As one can see: the palaver, besides being an ideological and philosophical struggle organised and carried out communitarily, is also and above all a process of very intense generalised mass education. Not only does the chief have an opportunity to become aware of the various ideas which form the social consciousness and unconsciousness of his people, he also sees more clearly the image which the community has of him and the role which this community assigns to him. (Power comes from the people.) At the same time he has the opportunity to lay before the community the difficulties of his task, his own personal limitations and past errors, etc. The unity of the community is reinforced after the palaver.
At the same time, one must not forget the divided nature of the palaver: according to whether it constitutes a form of development of a mass resistance movement against power within the community, against the formation or consolidation of classes, against tendencies toward division within the community, or whether it is an instrument of domination of power against the people (the palaver as a spectacle organised by power).

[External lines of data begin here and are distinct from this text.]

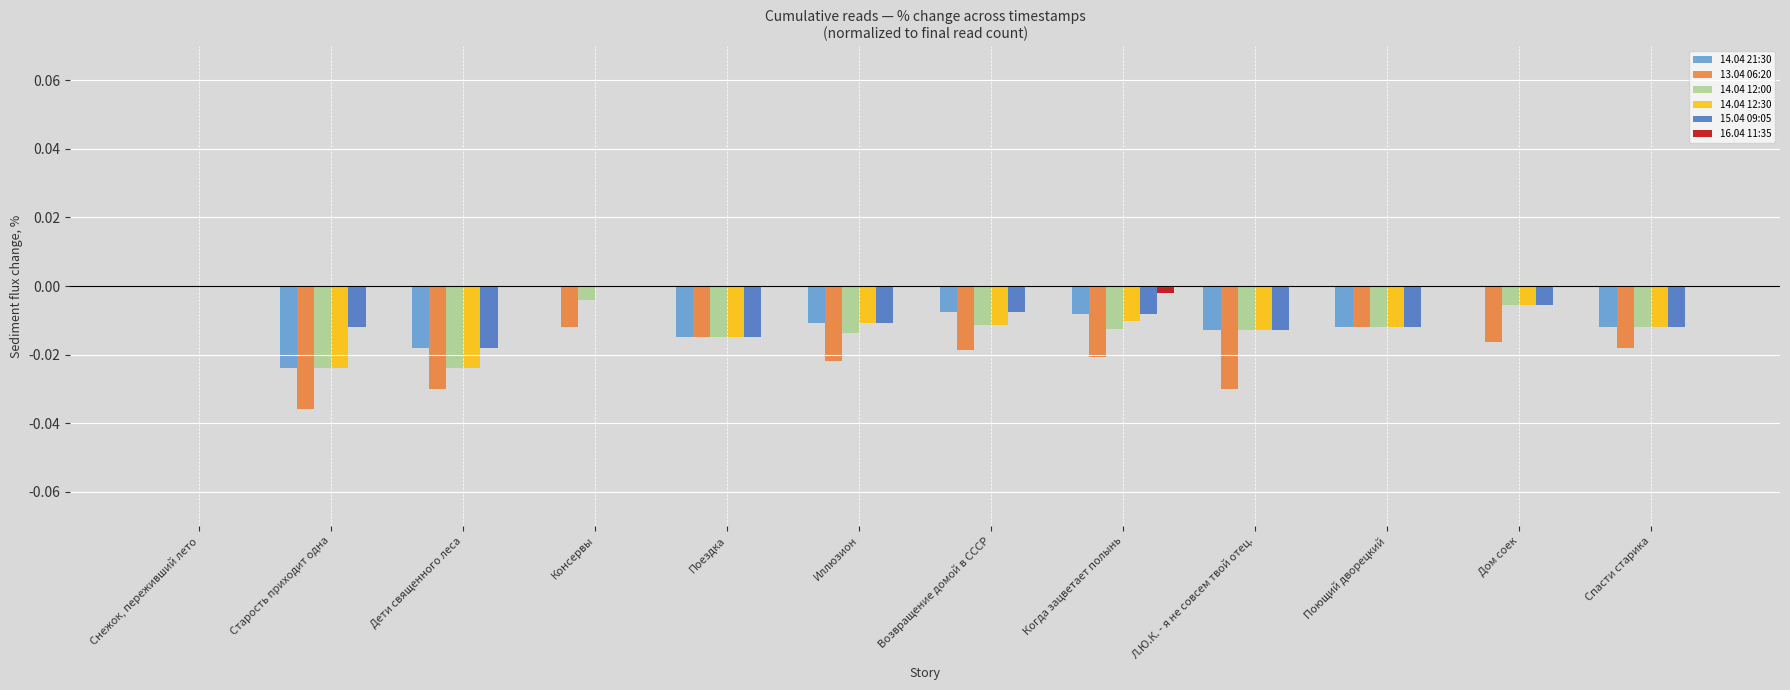

Which series has the largest total across all categories?

16.04 11:35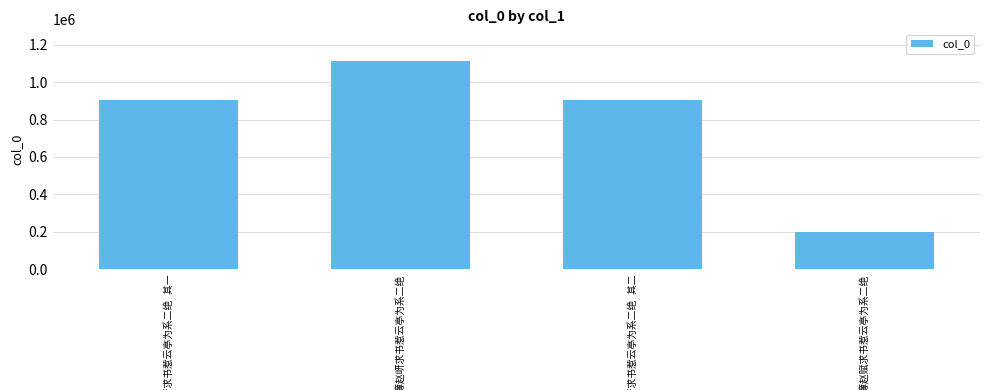

What is the value of the 3rd bar from the left?

906736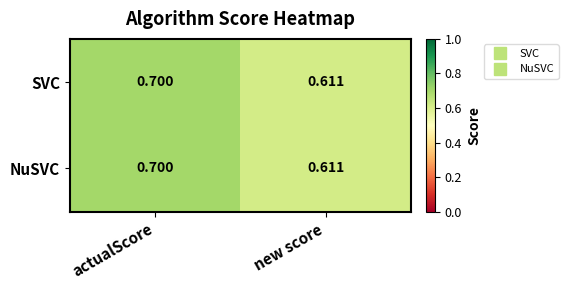

At which label does SVC reach its minimum?

new score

Let us draw some lessons from the teachings of the palaver as we have tried to analyse it. (1) There cannot be any people’s consensus through silence; the latter is also seen as accomplice, ie, as an obstacle to the process of democratisation. (2) Democracy is first of all a free collective and individual exercise of free speech by everyone and by the whole community. It is a complete freeing, allowed by the democratising community, of one’s whole body, its senses, its gestures, etc, so that no aspect of bodily creativity is fixed or blocked. The integral freeing of the community speaking (la parole communautaire) requires and stimulates the very attentive listening to each other and thus the mutual respect for each other’s right to speak – no matter how insignificant. (3) A true leader is the one who listens tirelessly, attentively and strictly respecting the most insignificant meaning of the community’s spontaneous and diverse speaking before concentrating it into directives. The leader is not the one who silences that speaking. (4) A true cadre, Nzonzi, has as a duty to surmount every obstacle to clarification, democratisation, simplification, creative community spontaneity, integral community spiritual message, people’s grasp of what is new, community life process, etc. That is why the turns of Nzonzis speaking please so much those who participate in the palavering community. They are so constructed as if they were actually made to express the real “intended meaning” by the now unified and revivified community. (“Muanki, nkatia Nzonzi yena!” – He is, indeed, a really true Nzonzi – the participants say.)
Despite all the pompous speeches on the recourse to ancestral traditions, in today’s black Africa, no country, as far as I know, has been able to organise a generalised free discussion to collectively deal with the profound crisis of politico-socio-economic institutions of our countries. Leaders behave here as if they made no mistakes and thus are above criticism; and the people as a whole have nothing to teach the leader, who knows everything. (This is often experienced as leaders behaving as if they were, in fact, above the constitution and the law.)
To govern has become to silence the governed.